STUDY: Conflicts Between IT Vendors and Channel Partners Spike
Challenging economic times, new technologies and new methods for selling information technology (IT) solutions have contributed to an increase in conflicts between vendors and their channel partners, according to a new study released by CompTIA (www.comptia.org), the non-profit association for the IT industry.
Six in 10 IT channel companies say the incidence of conflict has increased in the last two years. Eight in 10 say conflict has affected their business negatively, including 21 percent that described the impact as “major.” The findings are included in CompTIA’s Third Annual State of the Channel Study: Channel Conflict and Deal Registration Trends.
“Conflict between IT vendors and their channel partners is not a new issue, but it’s a dynamic that ebbs and flows,” said Carolyn April, director, industry analysis, CompTIA. “Right now, the channel is roiling for many firms.”
The report also includes encouraging news. A significant number of channel firms are responding to conflict by reinventing their business.
“They’re looking inside their own organizations to get their own house in order to become more appealing to the customer,” April explained. “They’re improving their own service capabilities, specializing in vertical markets and making the move to a managed services business model, which cements them to a customer.”
April cited three factors that have contributed to the rise in channel conflict.
A poor economy, which drove a number of technology vendors to focus more on direct sales to customers at the expense of their channel partners.
New methods for reaching customers with technology services, such as cloud computing.
New entrants into the market, such as telecom companies that now offer IT services in additional to their traditional voice services.
The result has been lost business for many channel firms. More than three-quarters said they lost one or more deals in the last 12 months due to channel conflict.
The most common response from channel firms to lost business is to complain to the vendor. But some firms have taken more punitive actions. About a third attempted to sell a competing vendor’s product to the same customer. Three in 10 dropped the vendor in question as a partner.
The Role of Deal Registration
Among the biggest sources of friction between technology vendors and their channel partners are deal registration programs. When executed properly, these programs help to avoid or reduce the incidence of channel conflict by preserving opportunity rights to a particular deal for the channel partner registering it first into the systems. Vendors benefit from greater visibility and tracking into their indirect sales pipeline.
Indeed, more than eight in 10 channel firms surveyed by CompTIA say the existence of a deal registration program is a critical or important factor into their decision to partner with a vendor.
At the same time, these programs can prove challenging for both parties and cause headaches and hard feelings for channel partners. Problems most often occur in three areas:
Poor communications, cited by 61 percent of channel partners. Examples include insufficient reporting on approvals and payout status and lack of information on incentives.
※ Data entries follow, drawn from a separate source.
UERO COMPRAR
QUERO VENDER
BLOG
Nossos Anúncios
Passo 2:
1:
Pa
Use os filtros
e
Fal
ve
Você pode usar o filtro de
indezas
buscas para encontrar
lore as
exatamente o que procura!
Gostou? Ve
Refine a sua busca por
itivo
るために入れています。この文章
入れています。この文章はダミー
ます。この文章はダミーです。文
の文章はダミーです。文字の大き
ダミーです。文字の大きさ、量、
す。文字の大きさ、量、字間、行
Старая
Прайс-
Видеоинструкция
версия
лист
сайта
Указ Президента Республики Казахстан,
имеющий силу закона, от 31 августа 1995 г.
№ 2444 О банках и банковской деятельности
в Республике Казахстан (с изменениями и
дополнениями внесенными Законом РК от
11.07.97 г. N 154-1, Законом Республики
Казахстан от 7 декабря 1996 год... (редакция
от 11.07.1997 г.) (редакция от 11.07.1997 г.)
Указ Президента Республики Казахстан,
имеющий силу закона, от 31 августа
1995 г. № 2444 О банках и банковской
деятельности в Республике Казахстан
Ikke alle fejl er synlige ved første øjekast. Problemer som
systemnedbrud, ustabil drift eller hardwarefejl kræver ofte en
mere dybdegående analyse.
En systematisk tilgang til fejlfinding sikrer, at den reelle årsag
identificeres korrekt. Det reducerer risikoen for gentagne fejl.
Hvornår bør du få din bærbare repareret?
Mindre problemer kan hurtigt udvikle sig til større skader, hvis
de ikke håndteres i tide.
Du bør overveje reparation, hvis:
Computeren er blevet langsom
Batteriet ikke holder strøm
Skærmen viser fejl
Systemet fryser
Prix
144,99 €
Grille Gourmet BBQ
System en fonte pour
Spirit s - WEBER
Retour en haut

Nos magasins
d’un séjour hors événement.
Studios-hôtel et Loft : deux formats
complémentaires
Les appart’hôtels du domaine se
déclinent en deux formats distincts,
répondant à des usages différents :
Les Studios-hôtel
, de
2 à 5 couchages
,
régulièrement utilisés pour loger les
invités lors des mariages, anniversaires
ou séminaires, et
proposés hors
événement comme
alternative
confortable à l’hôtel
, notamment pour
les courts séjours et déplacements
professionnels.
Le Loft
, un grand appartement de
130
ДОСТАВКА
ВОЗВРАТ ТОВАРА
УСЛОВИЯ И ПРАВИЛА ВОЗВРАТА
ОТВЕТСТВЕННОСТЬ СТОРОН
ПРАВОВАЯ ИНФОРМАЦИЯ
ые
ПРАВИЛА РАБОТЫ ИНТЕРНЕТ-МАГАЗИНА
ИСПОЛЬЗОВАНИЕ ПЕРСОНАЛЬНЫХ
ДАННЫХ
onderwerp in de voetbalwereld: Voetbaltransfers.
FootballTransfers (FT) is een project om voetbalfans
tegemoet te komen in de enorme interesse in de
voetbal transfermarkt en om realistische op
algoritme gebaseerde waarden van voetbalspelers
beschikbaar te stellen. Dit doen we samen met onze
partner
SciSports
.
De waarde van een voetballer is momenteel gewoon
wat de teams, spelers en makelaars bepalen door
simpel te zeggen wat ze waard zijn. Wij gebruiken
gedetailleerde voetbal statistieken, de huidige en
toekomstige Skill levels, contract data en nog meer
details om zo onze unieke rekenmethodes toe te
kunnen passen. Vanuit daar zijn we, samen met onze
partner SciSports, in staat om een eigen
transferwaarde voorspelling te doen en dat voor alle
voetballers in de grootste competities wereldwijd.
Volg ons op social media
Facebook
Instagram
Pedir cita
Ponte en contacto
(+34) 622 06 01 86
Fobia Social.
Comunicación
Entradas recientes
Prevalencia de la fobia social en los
Technical challenges (49 percent) when deal registration systems and tools are hard to use.
Inconsistency (27 percent) when rules of engagement and adherence to rules are constantly changing.
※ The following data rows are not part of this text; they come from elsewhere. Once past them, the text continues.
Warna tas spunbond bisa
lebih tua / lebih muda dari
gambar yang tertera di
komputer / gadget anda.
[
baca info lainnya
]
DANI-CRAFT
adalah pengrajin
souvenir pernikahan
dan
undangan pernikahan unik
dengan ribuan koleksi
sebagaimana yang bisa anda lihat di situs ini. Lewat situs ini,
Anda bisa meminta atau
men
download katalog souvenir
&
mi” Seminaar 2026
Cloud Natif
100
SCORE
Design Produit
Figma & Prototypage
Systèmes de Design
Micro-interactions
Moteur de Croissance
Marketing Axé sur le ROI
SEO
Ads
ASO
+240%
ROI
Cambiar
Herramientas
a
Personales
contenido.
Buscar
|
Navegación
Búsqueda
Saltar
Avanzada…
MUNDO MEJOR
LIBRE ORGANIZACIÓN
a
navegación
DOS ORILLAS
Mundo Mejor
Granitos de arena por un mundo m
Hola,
More than a third said that a set of best practices would “make a huge difference” in improving deal registration programs.
Vendors, too, have interest in coming up with a set of deal registration best practices that spans the industry, not just an individual company (though there is concern about surrendering competitive differentiators). Areas where industry wide best practices may work include:
Clear guidance on when a deal should be registered.
Simplified deal registration processes.
Compensation for partners who register a sale, but lose the deal to a direct sale or have it poached by another firm.
Clear rules of engagement to spell out which accounts are managed by the direct sales team and which are available to channel firms.
CompTIA’s Third Annual State of the Channel Study: Channel Conflict and Deal Registration Trends is the result of an online survey of 350 U.S. IT company executives conducted in February 2013. Additionally, a series of in-depth interviews with IT channel executives at a cross-section of Fortune 500 and mid-tier technology vendors were conducted in February and March 2013. The complete study is available at no cost to CompTIA members who can access the report at www.CompTIA.org.